FlowUniPCMultistepScheduler: is a new scheduler introduced, which uses the EDM noise schedule (Karras sigmas) using the UniPC algorithm as predict2.5 uses flow matching. This name can be changed.
This is done to match the predict2.5 codebase
Unit tests are added covering basics. Note, the UniPC algorithm is not unit tested.

Model changes:

Modified CosmosTransformer to accept an optional cross-attention projection layer (used for text embeddings from Reason1)

Scripts:

Extended scripts/convert_cosmos_to_diffusers.py to support Predict2.5

Who can review?

@yiyixuxu - pipeline and scheduler
@sayakpaul - Documentation review
@a-r-r-o-w

- New scheduler: scheduling_flow_unipc_multistep.py - Changes to TransformerCosmos for text embeddings via crossattn_proj

miguelmartin75 · 2025-12-17T00:48:19Z

tests/pipelines/cosmos/test_cosmos2_5_predict.py

+        scheduler = FlowUniPCMultistepScheduler()
+
+        # NOTE: using Qwen2 VL instead for tests (reason1 is based on 2.5)
+        text_encoder = Qwen2VLForConditionalGeneration.from_pretrained(


Is there an internal Qwen2_5_VL model to test with?

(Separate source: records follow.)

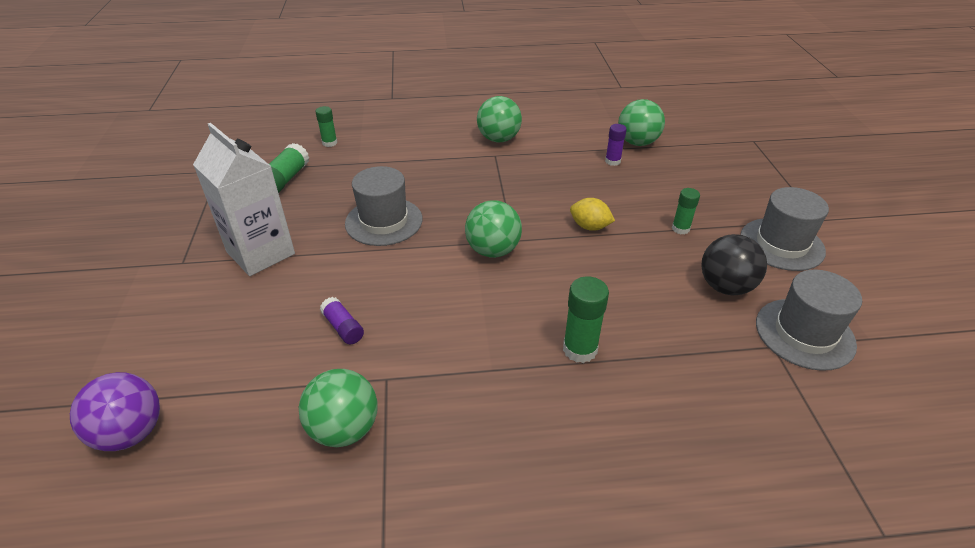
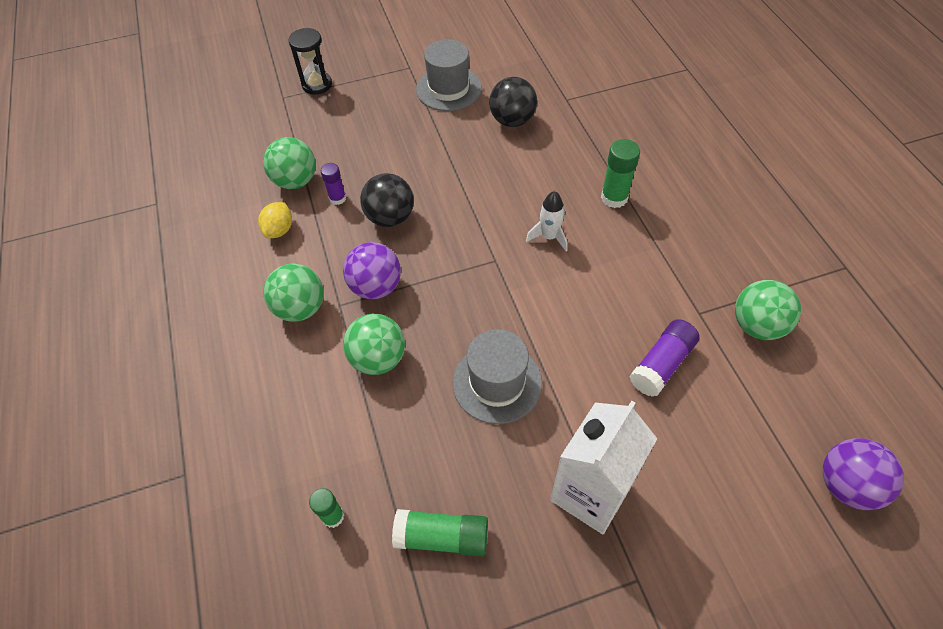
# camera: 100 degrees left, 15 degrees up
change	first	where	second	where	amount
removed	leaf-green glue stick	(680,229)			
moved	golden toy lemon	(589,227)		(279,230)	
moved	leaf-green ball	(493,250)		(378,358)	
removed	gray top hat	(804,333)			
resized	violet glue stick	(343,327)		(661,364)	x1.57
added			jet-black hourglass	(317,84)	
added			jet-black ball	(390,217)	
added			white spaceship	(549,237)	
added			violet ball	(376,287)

Would something like this work?

diffusers/tests/pipelines/qwenimage/test_qwenimage.py

Line 116 in 5e48f46

text_encoder = Qwen2_5_VLForConditionalGeneration(config)

sayakpaul

Thanks for the PR!

I left some comments. My major comments are on separating the pipelines from one another instead of inheriting from one another.

Let's also add docs?

sayakpaul · 2025-12-17T03:51:30Z

src/diffusers/models/transformers/transformer_cosmos.py

            hidden_size, patch_size[0] * patch_size[1] * patch_size[2] * out_channels, bias=False
        )

+        self.use_crossattn_projection = use_crossattn_projection


We don't have to assign the variables like this because register_to_config will have them included in the model.config:

diffusers/src/diffusers/models/transformers/transformer_cosmos.py

Line 426 in 5e48f46

@register_to_config

Suggested change

self.use_crossattn_projection = use_crossattn_projection

sayakpaul · 2025-12-17T03:51:40Z

src/diffusers/models/transformers/transformer_cosmos.py

        else:
            assert False

+        if self.use_crossattn_projection:


Suggested change

if self.use_crossattn_projection:

if self.config.use_crossattn_projection:

sayakpaul · 2025-12-17T03:53:16Z

src/diffusers/pipelines/cosmos/pipeline_cosmos2_5_predict.py

+"""
+
+
+class Cosmos2_5_PredictBase(DiffusionPipeline):


Suggested change

class Cosmos2_5_PredictBase(DiffusionPipeline):

class Cosmos2_5_PredictBasePipeline(DiffusionPipeline):

And elsewhere

sayakpaul · 2025-12-17T03:55:44Z

src/diffusers/pipelines/cosmos/pipeline_cosmos2_5_predict.py

+
+        return prompt_embeds, negative_prompt_embeds
+
+    def prepare_latents(


Just checking if this is similar to any of the other existing Cosmos pipelines? If so, maybe this can be supplemented with a `"# Copied from ..." comment?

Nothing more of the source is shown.